What test cases do folks here recommend for measuring this new model's ability to reason? and, specifically, if it can reason about code with similar (or better!) performance to ChatGPT4? Has anyone managed to get it running locally?
OpenAI has been collecting a ton of evals here https://github.com/openai/evals with many of them including some comments about how well GPT-4 does vs GPT-3.5.
You could clone that repo, adapt the oaieval script to run against different APIs, then run the evals against both and compare the results.
"you can fine-tune RWKV into a non-parallelizable RNN (then you can use outputs of later layers of the previous token) if you want extra performance."
Is that 61% using the non-parallelizable RNN mode or the standard mode? I wonder if it's the latter.
This new model may be a viable alternative to ChatGPT, which is not only closed sourced but can be shut down in the future just as they did with the older text-davinci models.
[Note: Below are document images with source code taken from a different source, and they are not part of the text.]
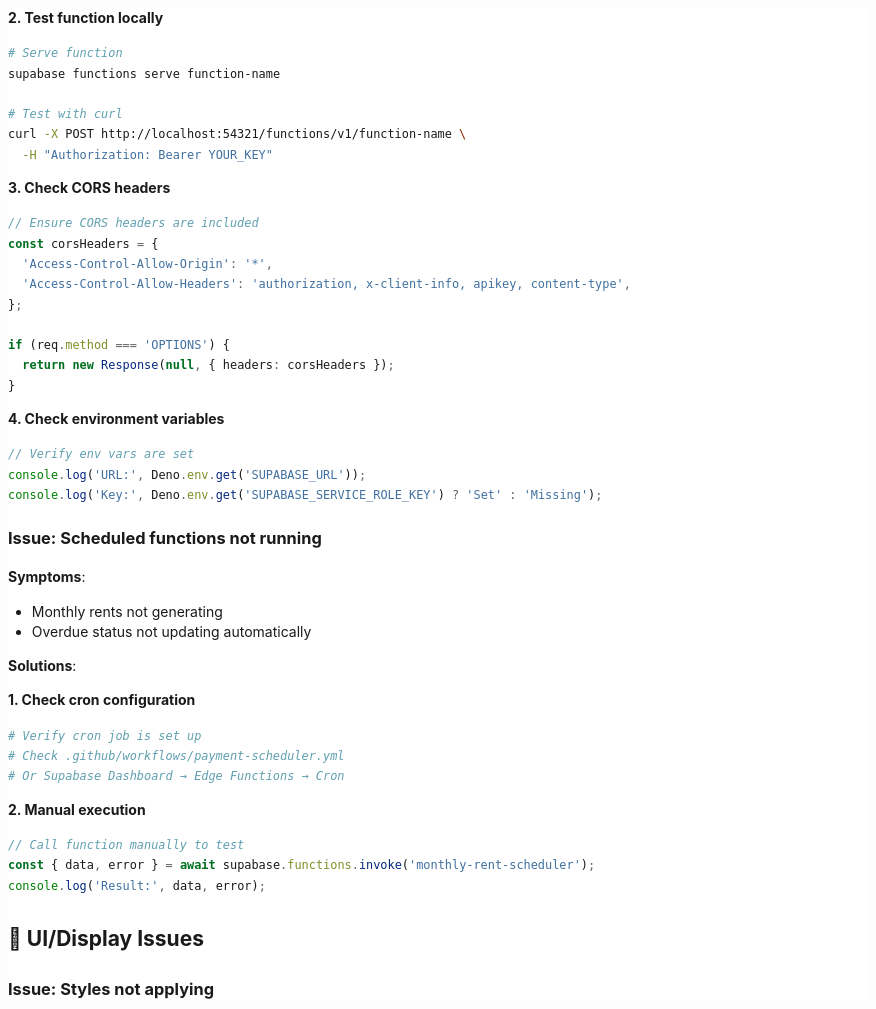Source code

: **2. Test function locally**
```bash
# Serve function
supabase functions serve function-name

# Test with curl
curl -X POST http://localhost:54321/functions/v1/function-name \
  -H "Authorization: Bearer YOUR_KEY"
```

**3. Check CORS headers**
```typescript
// Ensure CORS headers are included
const corsHeaders = {
  'Access-Control-Allow-Origin': '*',
  'Access-Control-Allow-Headers': 'authorization, x-client-info, apikey, content-type',
};

if (req.method === 'OPTIONS') {
  return new Response(null, { headers: corsHeaders });
}
```

**4. Check environment variables**
```typescript
// Verify env vars are set
console.log('URL:', Deno.env.get('SUPABASE_URL'));
console.log('Key:', Deno.env.get('SUPABASE_SERVICE_ROLE_KEY') ? 'Set' : 'Missing');
```

### Issue: Scheduled functions not running

**Symptoms**:
- Monthly rents not generating
- Overdue status not updating automatically

**Solutions**:

**1. Check cron configuration**
```bash
# Verify cron job is set up
# Check .github/workflows/payment-scheduler.yml
# Or Supabase Dashboard → Edge Functions → Cron
```

**2. Manual execution**
```typescript
// Call function manually to test
const { data, error } = await supabase.functions.invoke('monthly-rent-scheduler');
console.log('Result:', data, error);
```

## 🎨 UI/Display Issues

### Issue: Styles not applying
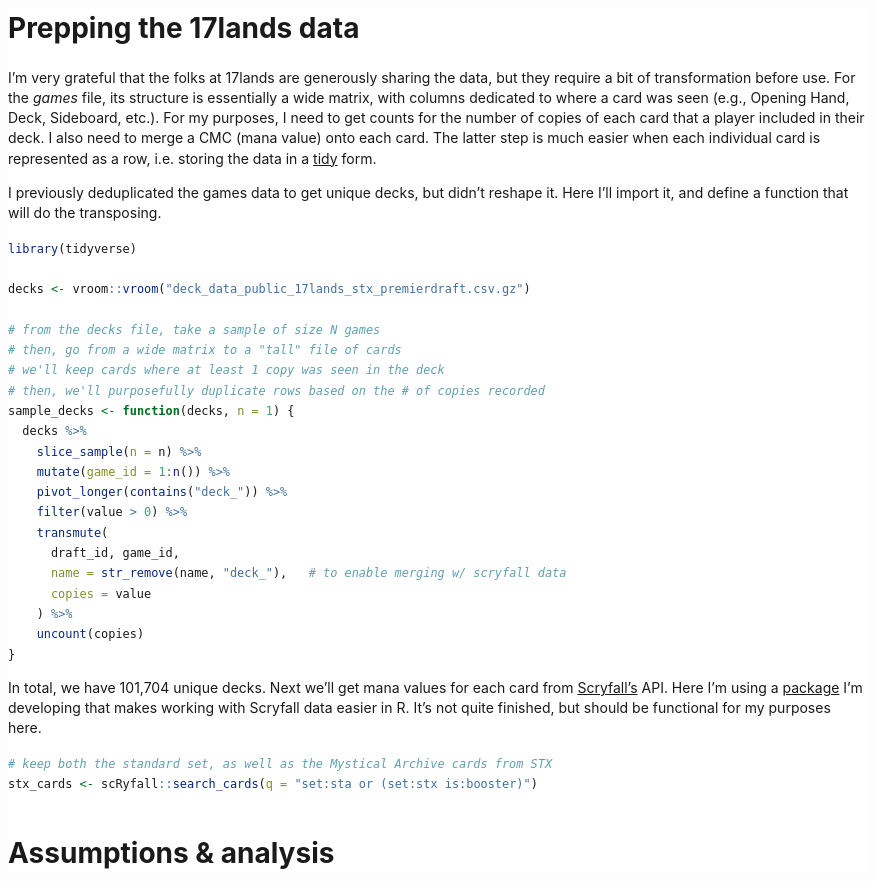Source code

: # Prepping the 17lands data

I’m very grateful that the folks at 17lands are generously sharing the
data, but they require a bit of transformation before use. For the
*games* file, its structure is essentially a wide matrix, with columns
dedicated to where a card was seen (e.g., Opening Hand, Deck, Sideboard,
etc.). For my purposes, I need to get counts for the number of copies of
each card that a player included in their deck. I also need to merge a
CMC (mana value) onto each card. The latter step is much easier when
each individual card is represented as a row, i.e. storing the data in a
[tidy](https://www.jstatsoft.org/article/view/v059i10/) form.

I previously deduplicated the games data to get unique decks, but didn’t
reshape it. Here I’ll import it, and define a function that will do the
transposing.

``` r
library(tidyverse)

decks <- vroom::vroom("deck_data_public_17lands_stx_premierdraft.csv.gz")

# from the decks file, take a sample of size N games
# then, go from a wide matrix to a "tall" file of cards
# we'll keep cards where at least 1 copy was seen in the deck
# then, we'll purposefully duplicate rows based on the # of copies recorded
sample_decks <- function(decks, n = 1) {
  decks %>%
    slice_sample(n = n) %>%
    mutate(game_id = 1:n()) %>%
    pivot_longer(contains("deck_")) %>%
    filter(value > 0) %>%
    transmute(
      draft_id, game_id,
      name = str_remove(name, "deck_"),   # to enable merging w/ scryfall data
      copies = value
    ) %>%
    uncount(copies)
}
```

In total, we have 101,704 unique decks. Next we’ll get mana values for
each card from [Scryfall’s](https://scryfall.com/) API. Here I’m using a
[package](https://github.com/mooreaw/scRyfall/) I’m developing that
makes working with Scryfall data easier in R. It’s not quite finished,
but should be functional for my purposes here.

``` r
# keep both the standard set, as well as the Mystical Archive cards from STX
stx_cards <- scRyfall::search_cards(q = "set:sta or (set:stx is:booster)")
```

# Assumptions & analysis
Plus, the alignement and safety has rendered ChatGPT useless for helping with areas such as critical analysis of social issues (that go against the aligned views) and any and all critical thinking that goes against the aligned views of those who own and program ChatGPT. This could a viable free (as in freedom) alternative.
I hope not but day by day it seems more likely. If text-generating LLMs can reach superhuman cognition they will so so in a matter of a few years. At that point a Waluigi prompt will be like arming a virtual nuclear missile.
Nuance: computers have been accumulating superhuman cognitions for half a century. But most people are bad at recognizing intelligence they don't relate to.